_Input_:
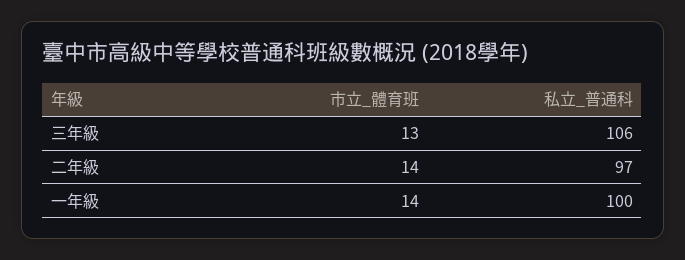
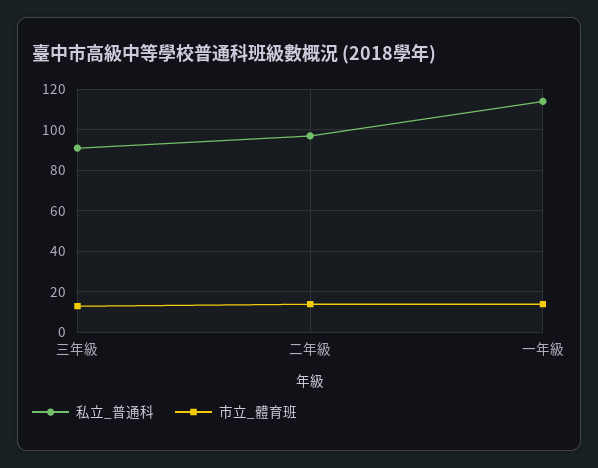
  {
    "市立_體育班": {
      "三年級": 13,
      "二年級": 14,
      "一年級": 14
    },
    "私立_普通科": {
-     "三年級": 106,
+     "三年級": 90,
      "二年級": 97,
-     "一年級": 100
+     "一年級": 115
    }
  }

_Your goal_: No pictures belong in the copy; output every record exactly.

_Finished exercise_:
  {
    "市立_體育班": {
      "三年級": 13,
      "二年級": 14,
      "一年級": 14
    },
    "私立_普通科": {
-     "三年級": 106,
+     "三年級": 90,
      "二年級": 97,
-     "一年級": 100
+     "一年級": 115
    }
  }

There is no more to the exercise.